The conviction earlier this month of a 50-year-old homeless man in the deaths of two women in Santa Monica more than a decade ago offered yet another example.
When a jury found Edric Dashell Gross guilty of two counts of first-degree murder, according to the Los Angeles County District Attorney’s Office, it brought closure to a set of cases that had troubled law enforcement officials for years.
But it probably would have never happened without the help of DNA evidence, which has given new life to cold-case investigations across the country in recent years.
In early April 2001, construction workers found Jacqueline Lea Osvak’s body in an abandoned building in the 1500 block of 7th Street in Santa Monica. She had been sexually assaulted and strangled.
Then, in late October 2002, the body of Dana Victoria Caper was found on the Palisades Park bluffs below the 800 block of Ocean Avenue. She had also been sexually assaulted and strangled, according to police statements.
Five years passed with little progress on the homicides.

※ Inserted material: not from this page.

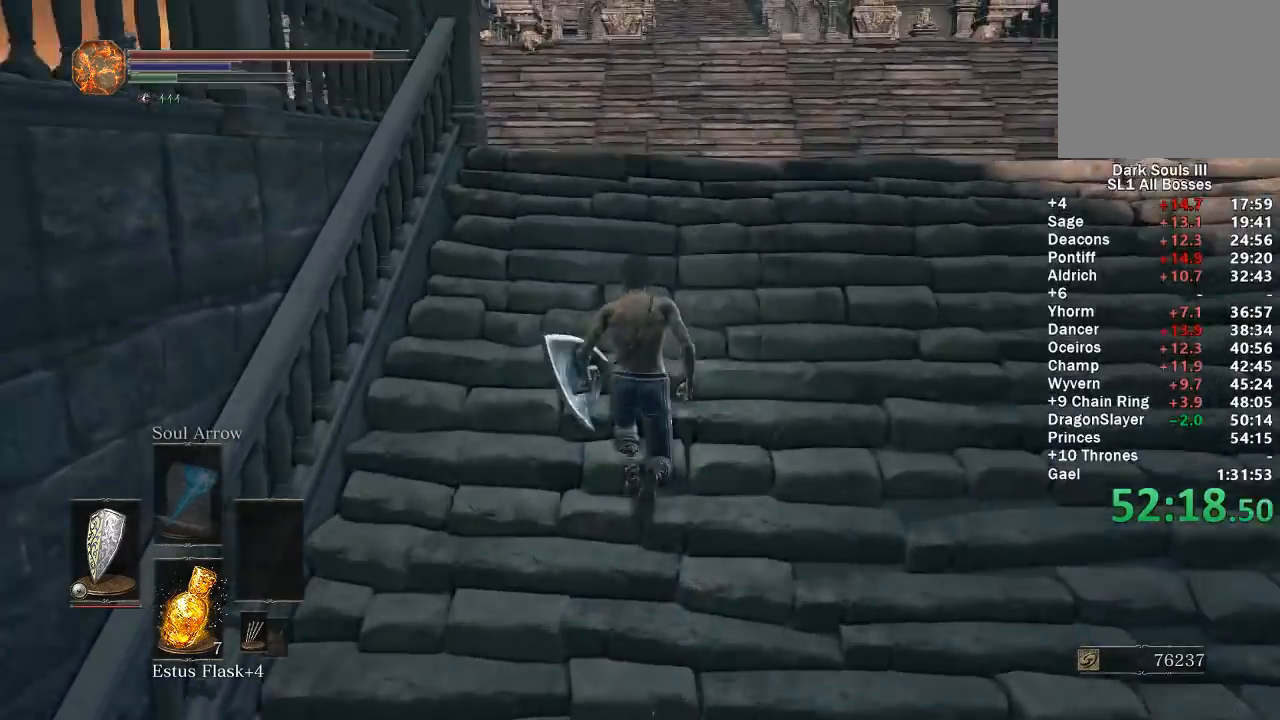
{"buttons": [], "left_stick": "up", "right_stick": "center", "events": []}
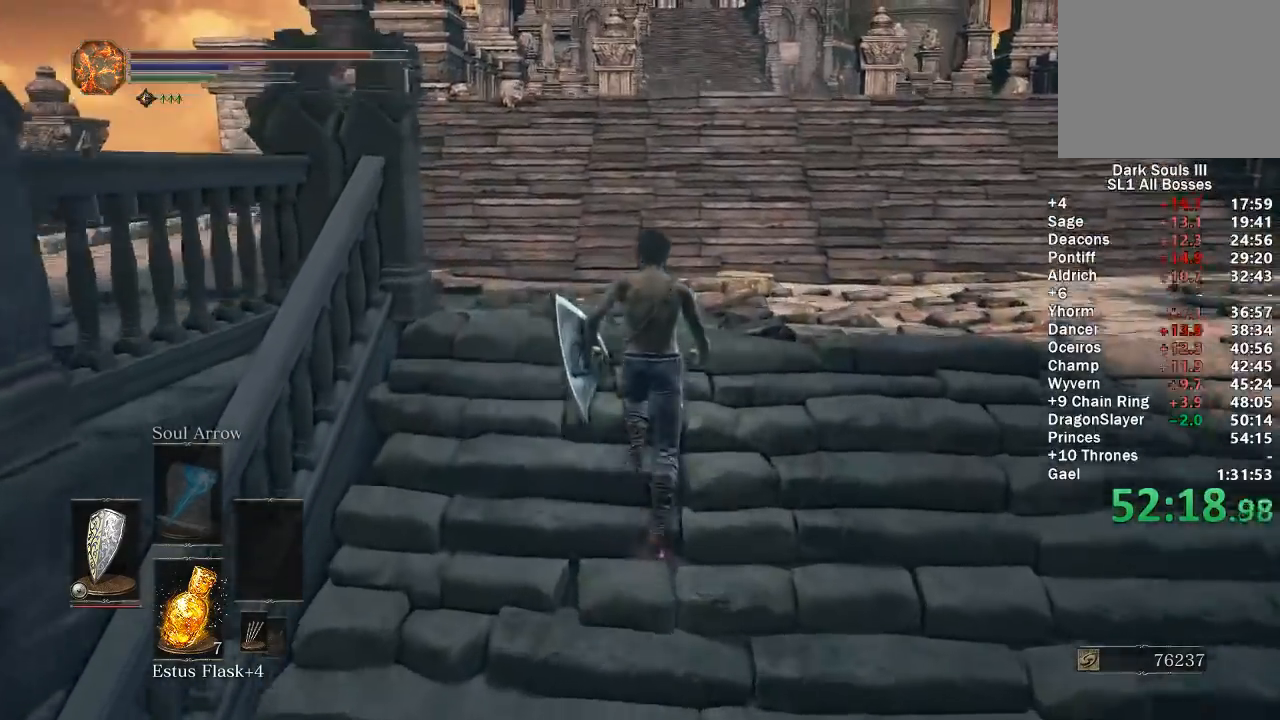
{"buttons": ["B"], "left_stick": "up", "right_stick": "center", "events": [[233, "B", "down"]]}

As Santa Monica police Lt. Richard Lewis said, a lack of leads or witnesses can make it difficult to solve violent crimes. It’s even harder when the crimes are committed at night or in secluded areas and other places without security video cameras.
“Now the cameras are a dime a dozen,” he said. “It makes a detective’s job, at times, so much easier. ... But DNA has been the most steadfast way for law enforcement to get and have a conviction.”
Around 2007, the number of unsolved murders in Santa Monica was deemed worthy of police attention. According to Lewis, who has been with the department for 14 years, the detective bureau was large enough at the time that it could afford to assign two officers to cold cases. (The force currently has one full-time cold-case homicide detective, Karen Thompson.)
“Every homicide detective was handed a book, and they read it from cover to cover to find out if there might be DNA evidence,” Lewis said. “We looked for anything that had potential DNA evidence. We prioritized those.”
In early 2007, Gross’ arrest for felony cocaine possession led to the inclusion of his DNA in an evidence database, according to Ricardo Santiago, spokesman for the district attorney.
By September of that year, cold-case investigators had reopened their probes into the deaths of Osvak and Caper, according to Daily Press archives. Through DNA processing and new leads, police identified Gross and linked him to both murders.
As it turned out, a conviction was still nearly a decade away.
Santa Monica police were notified in 2008 that the Los Angeles County Sheriff’s Department had taken Gross into custody in West Hollywood, according to Daily Press archives. He was transported to Santa Monica and booked for murder on $1-million bail.
It’s unclear what happened with Gross until 2012, when he was arrested at Pan Pacific Park in Los Angeles. That arrest led to last year’s murder trial, which ended without the jury being able to reach a verdict.
In the latest trial, which was prosecuted by Deputy District Attorneys Keri Modder and Courtney Zifkin, the jury came to a conclusion. Gross was found guilty June 8 and sentenced June 24 to life in prison without the possibility of parole.